Una pareja de ancianos empieza a sospechar de ese aliento que está robando la memoria y ambos inician un viaje para reunirse con su hijo, a quien aún no olvidan. Axl y Beatrice se preguntan si quieren que la niebla se vaya. Recordar es recordarlo todo, la euforia y también la decepción: “¿No es mejor que ciertas cosas se mantengan ocultas para nuestras mentes?”. ¿Seguirían juntos después de evocar lo amargo aunque sepan que el final es feliz? ¿Podrán probar que su sentir es verdadero?
En El gigante enterrado (Anagrama), el premio nobel Kazuo Ishiguro nos provoca estas cuestiones tan reales como el amor, el perdón y la muerte valiéndose de un escenario fantástico. Seamos o no amigos de este género, seguiremos con intriga el sendero del guerrero hacia la verdad; el sendero que sube montañas escarpadas, conoce el frío y el hambre y se cruza con el de personajes como el valiente Wistan, sir Gawain, el monje a quien los pájaros atormentan como si fueran culpas con picos y garras, y el barquero, o una metáfora de Caronte: “Saludaré al barquero con satisfacción, subiré a su oscilante barca, envuelta por las aguas, y tal vez dormiré un rato, con el sonido de su remo en mis oídos”. La anterior es una de las ideas de muerte más plácidas que he leído.

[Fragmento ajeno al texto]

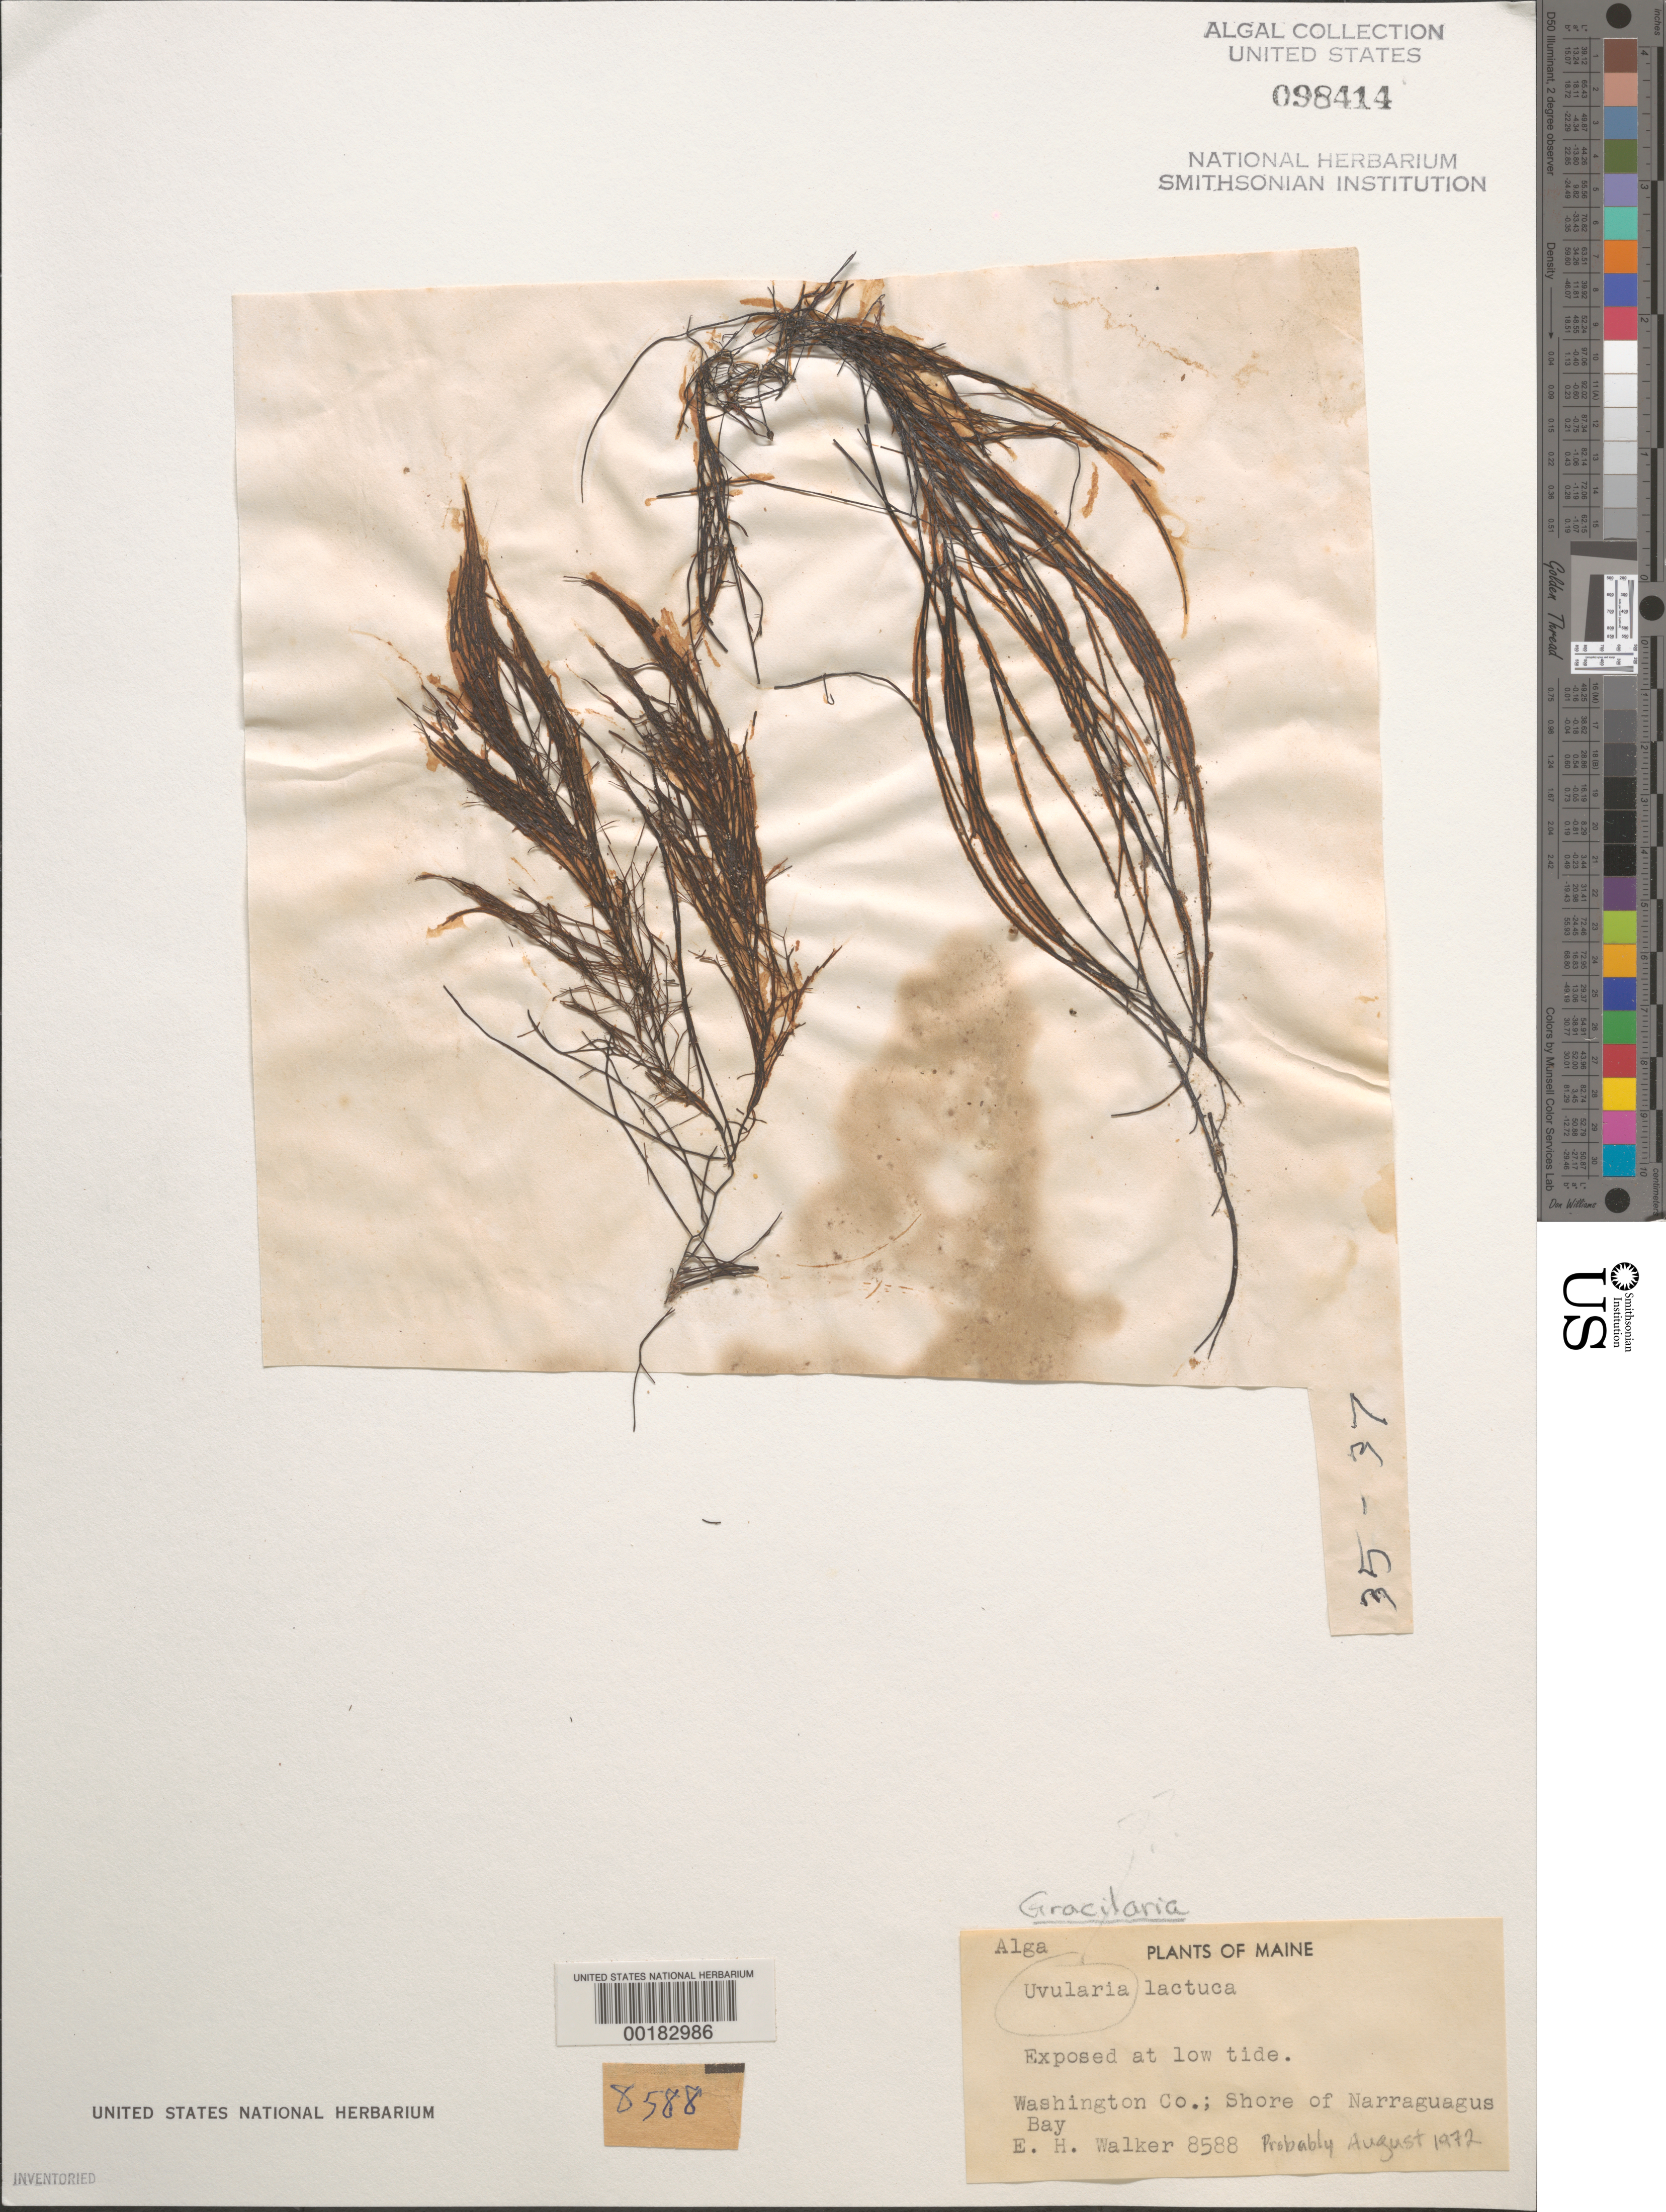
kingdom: Plantae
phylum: Rhodophyta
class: Florideophyceae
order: Gracilariales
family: Gracilariaceae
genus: Gracilaria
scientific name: Gracilaria sp.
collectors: E. H. Walker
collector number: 8588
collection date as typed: Aug 1972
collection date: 1972-08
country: United States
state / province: Maine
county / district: Washington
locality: Narraguagus Bay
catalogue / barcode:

La niebla persiste y así mismo los ancianos esposos persisten en recuperar su memoria: “deseamos volver a disfrutar de los momentos felices que hemos compartido. Que nos los sustraigan es como si apareciese un ladrón en plena noche y se llevase nuestras más preciadas posesiones”. Es interesante el punto central de esta novela, ya que no es una fantasía aquel pensamiento de que la paz se hace con olvido: “(deseáis que) vuestros horrores del pasado se transformen en polvo. Pero esperan bajo tierra convertidos en blancos huesos, aguardando a que los hombres los desentierren”.

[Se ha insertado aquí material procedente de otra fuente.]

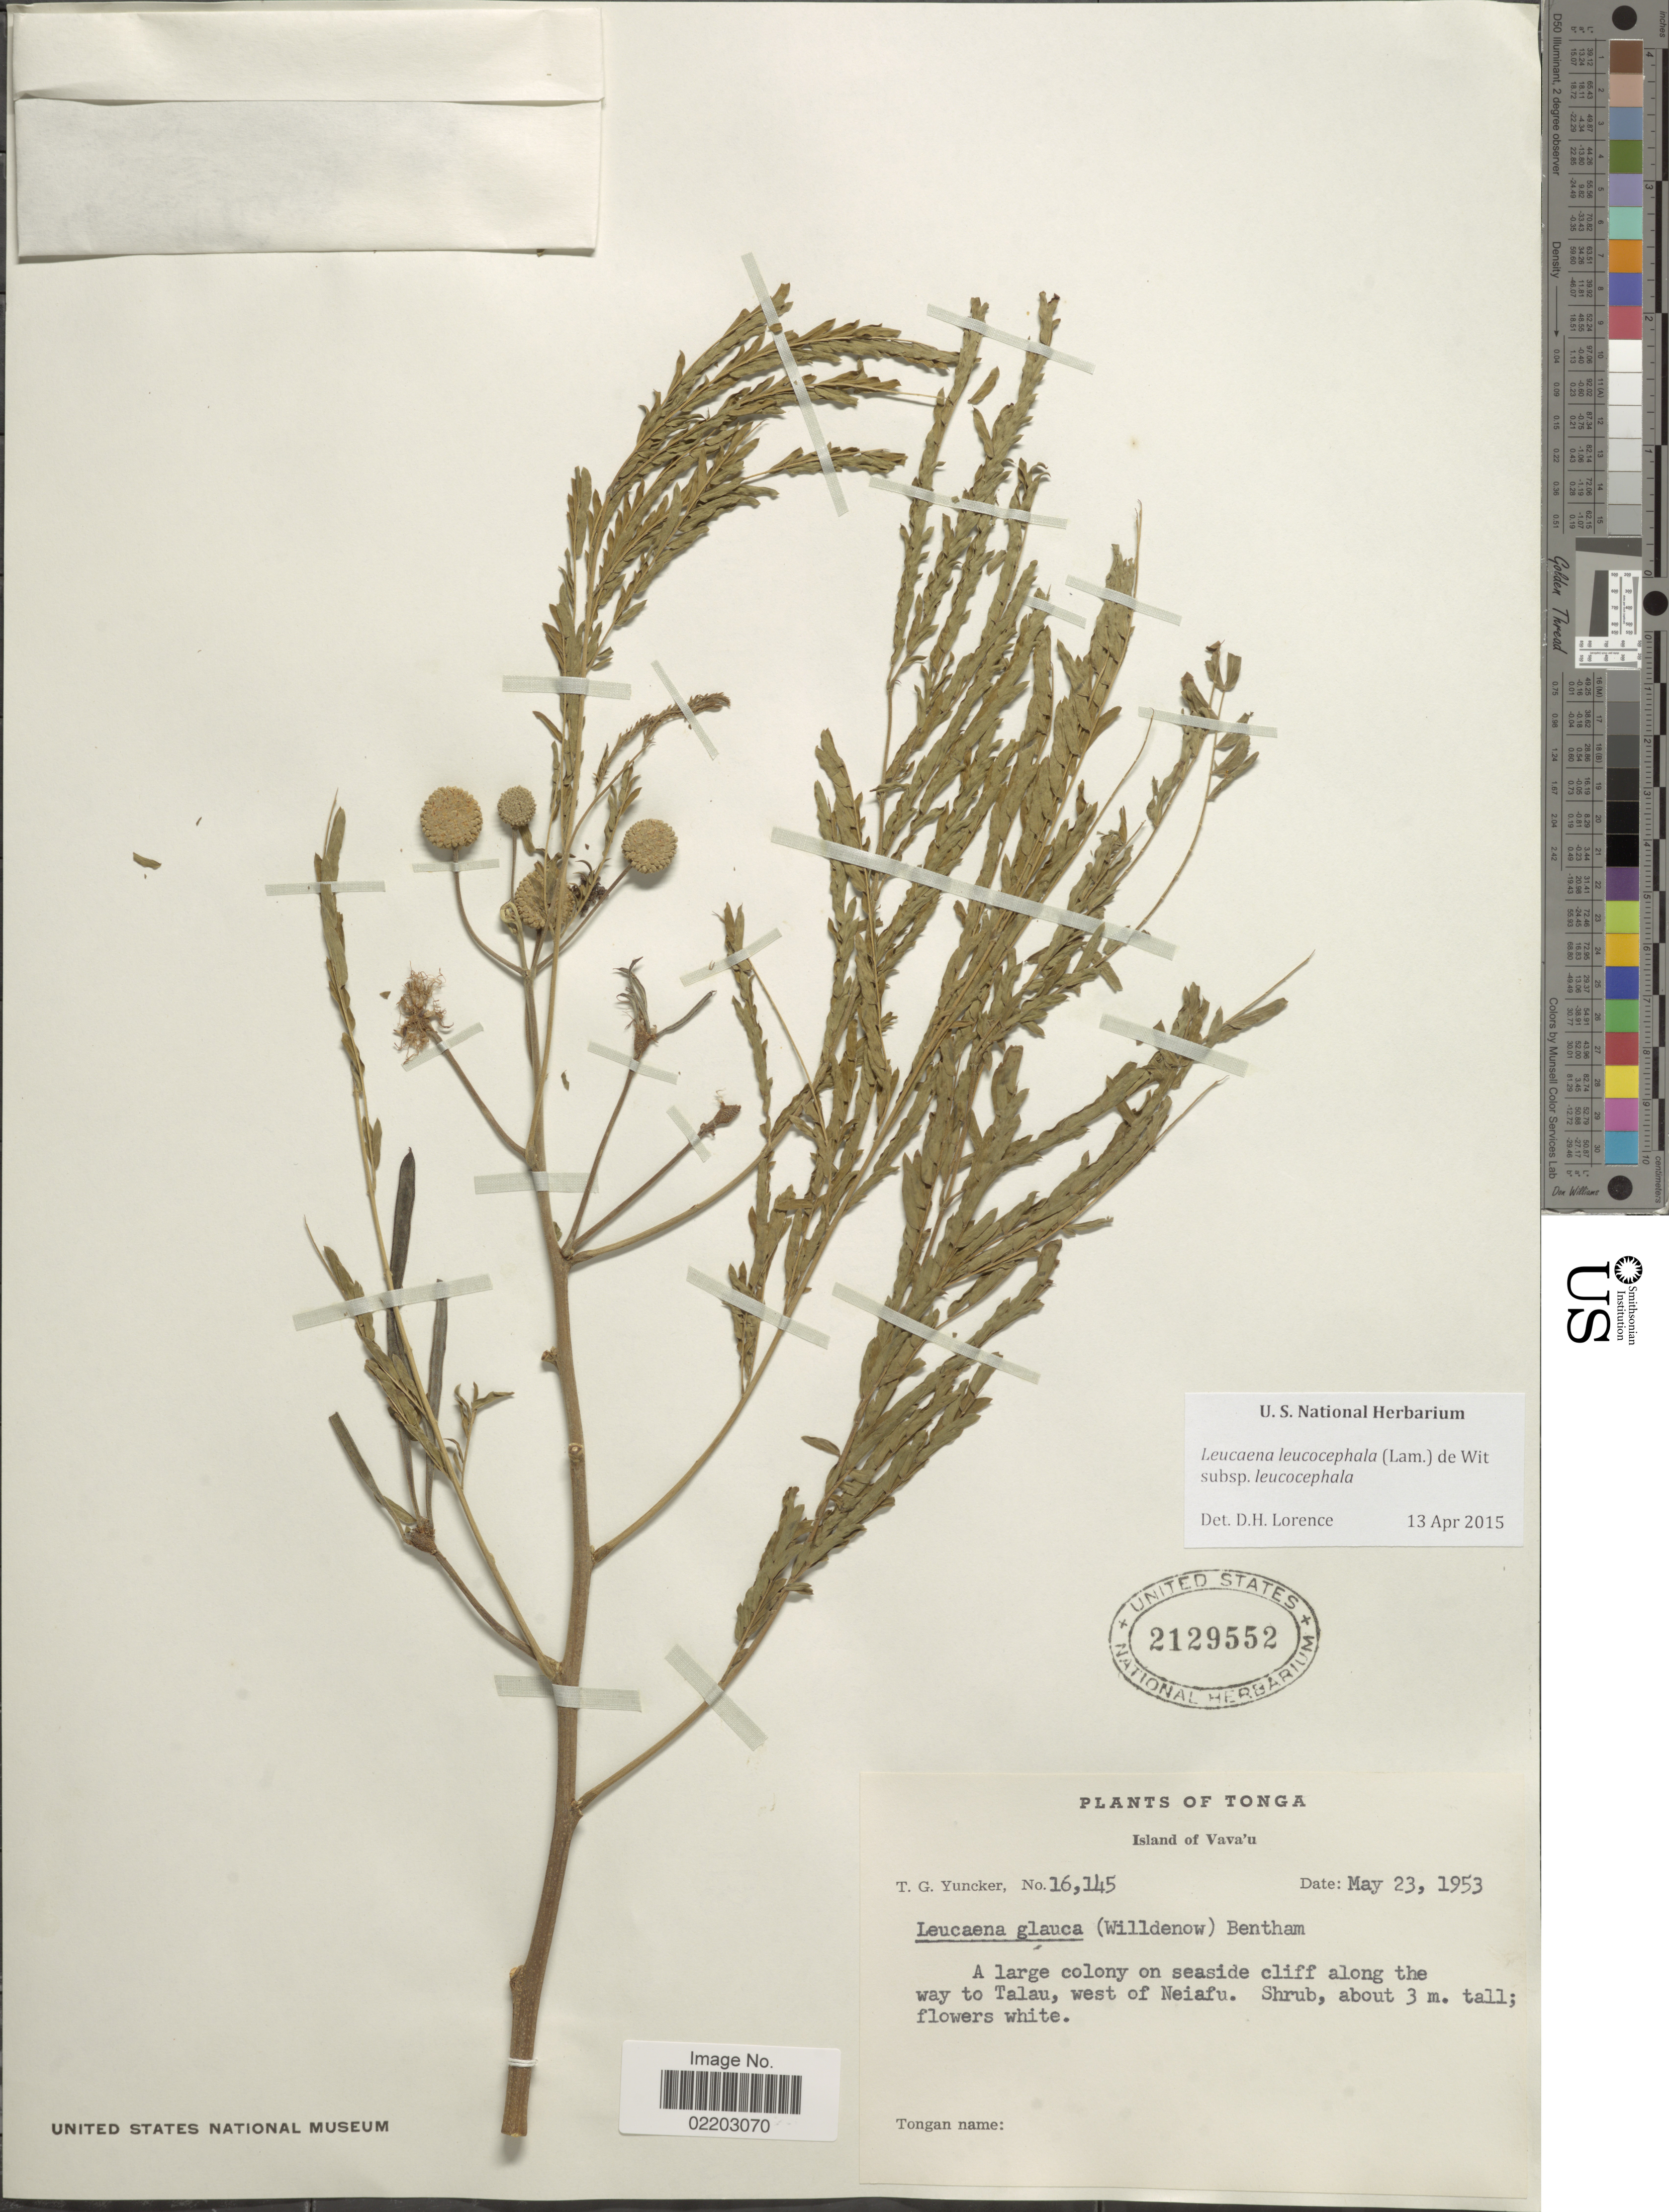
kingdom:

De Ishiguro podrían ser más conocidos sus libros llevados al cine, Lo que queda del día y Nunca me abandones, pero de El gigante enterrado no hace falta hacer una película. Ya está hecha. Las palabras son suficientes para trazar los escenarios medievales y el ambiente enrarecido por el olvido. Los diálogos les dan carne y espíritu a los personajes, y no hay cabo que quede suelto. Si alguien cojea, aunque sea poco, en ese caminar podría estar la clave de la escena final.